* PROBLEM STATEMENT:
Rewrite the passage of the "Can You Quack" breakdown starting at "Can You Quack: A" and ending at "video. You’re welcome.", renaming "G.O.A.T." to "Goat".

SOURCE PASSAGE below:

Can You Quack: A Complete Breakdown

February 4th, 2013

The video you may or may not be watching below is a live performance of a song informally titled “Quack Like A Duck” or “Can You Quack” by the G.O.A.T. (God Of All Texas) and his backing band, Your M.O.M.



I will attempt to chronicle what happens in the 2:53 of this video for the less-than-brave who can’t make it through such a video. You’re welcome.


0:00:  “Here it comes.” We have no idea who says this (perhaps the cameraman?) but considering what is about that happen, that puts it mildly. A voice is heard off camera: “Shut up and sing the song!”


0:07:  By this point, many of you have already clicked off on the video, as you can see that the G.O.A.T. is a gamey, bearded man nude but for a custom flag worn as a cape and a Texas-flag banana hammock which he proceeds to jiggle frenetically for an uncomfortably long time. His backing band (a bassist and drummer) have begun the song, but you likely missed that.

End of SOURCE PASSAGE.
RECORD EXTRACTS below:

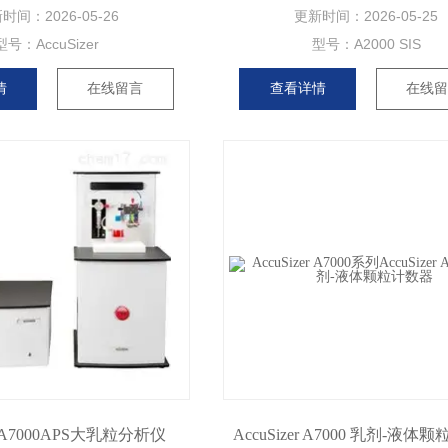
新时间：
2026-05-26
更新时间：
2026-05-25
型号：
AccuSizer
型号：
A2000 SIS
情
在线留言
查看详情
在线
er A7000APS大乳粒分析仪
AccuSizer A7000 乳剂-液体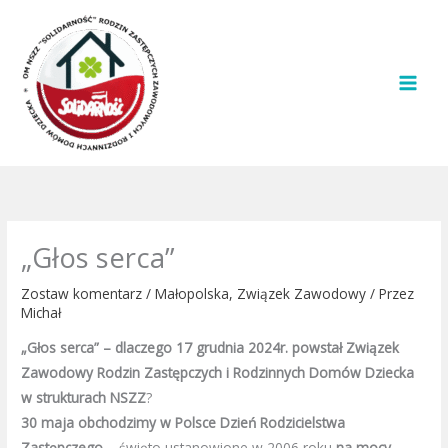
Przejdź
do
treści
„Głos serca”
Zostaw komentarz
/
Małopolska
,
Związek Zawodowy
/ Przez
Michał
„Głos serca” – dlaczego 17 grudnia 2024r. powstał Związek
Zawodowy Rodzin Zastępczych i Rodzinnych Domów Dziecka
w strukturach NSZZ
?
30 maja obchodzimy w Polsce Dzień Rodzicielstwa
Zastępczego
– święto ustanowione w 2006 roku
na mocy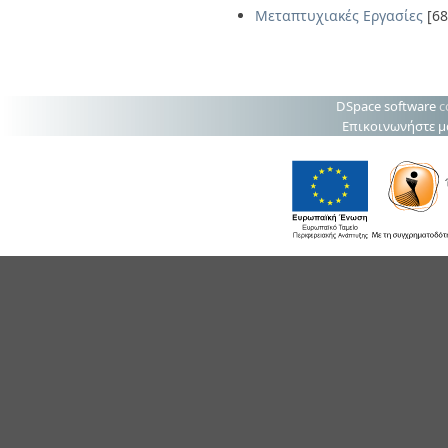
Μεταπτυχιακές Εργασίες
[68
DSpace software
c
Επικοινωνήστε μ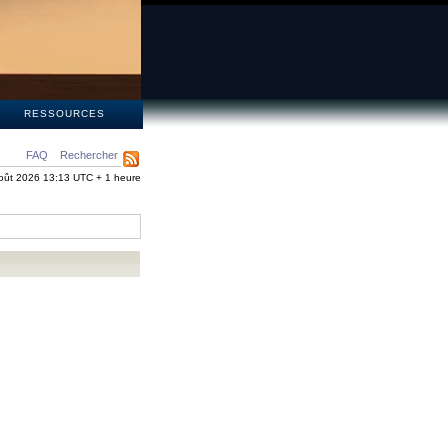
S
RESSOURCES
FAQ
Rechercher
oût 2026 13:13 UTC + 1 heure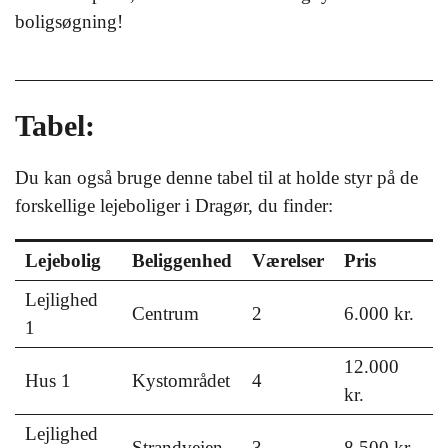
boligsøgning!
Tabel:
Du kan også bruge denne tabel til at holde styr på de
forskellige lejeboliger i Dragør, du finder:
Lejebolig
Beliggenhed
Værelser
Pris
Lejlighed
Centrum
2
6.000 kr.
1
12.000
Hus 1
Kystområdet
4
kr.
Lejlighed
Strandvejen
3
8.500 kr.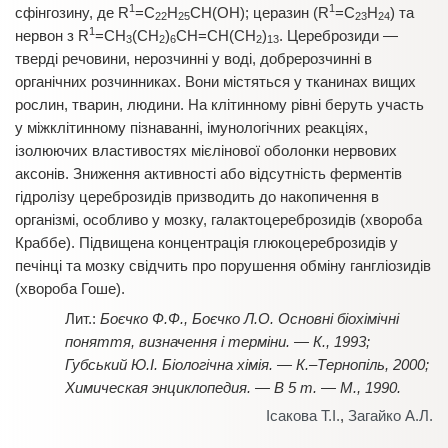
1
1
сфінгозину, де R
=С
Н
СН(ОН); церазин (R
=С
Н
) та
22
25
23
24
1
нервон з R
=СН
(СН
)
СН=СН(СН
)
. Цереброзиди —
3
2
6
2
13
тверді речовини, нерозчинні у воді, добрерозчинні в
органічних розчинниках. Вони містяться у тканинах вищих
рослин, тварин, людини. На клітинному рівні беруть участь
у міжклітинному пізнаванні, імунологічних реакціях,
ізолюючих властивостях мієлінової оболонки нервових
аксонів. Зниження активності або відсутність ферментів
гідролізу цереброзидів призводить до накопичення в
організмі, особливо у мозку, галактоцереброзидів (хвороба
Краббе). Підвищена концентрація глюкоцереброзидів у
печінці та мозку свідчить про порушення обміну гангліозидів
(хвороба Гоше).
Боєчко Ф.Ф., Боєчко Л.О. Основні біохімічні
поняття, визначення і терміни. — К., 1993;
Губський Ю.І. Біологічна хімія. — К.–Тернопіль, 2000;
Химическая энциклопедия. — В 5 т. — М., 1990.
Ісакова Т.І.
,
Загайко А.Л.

End of RECORD EXTRACTS.

* SOLUTION TO THIS PROBLEM:
Can You Quack: A Complete Breakdown

February 4th, 2013

The video you may or may not be watching below is a live performance of a song informally titled “Quack Like A Duck” or “Can You Quack” by the Goat (God Of All Texas) and his backing band, Your M.O.M.



I will attempt to chronicle what happens in the 2:53 of this video for the less-than-brave who can’t make it through such a video. You’re welcome.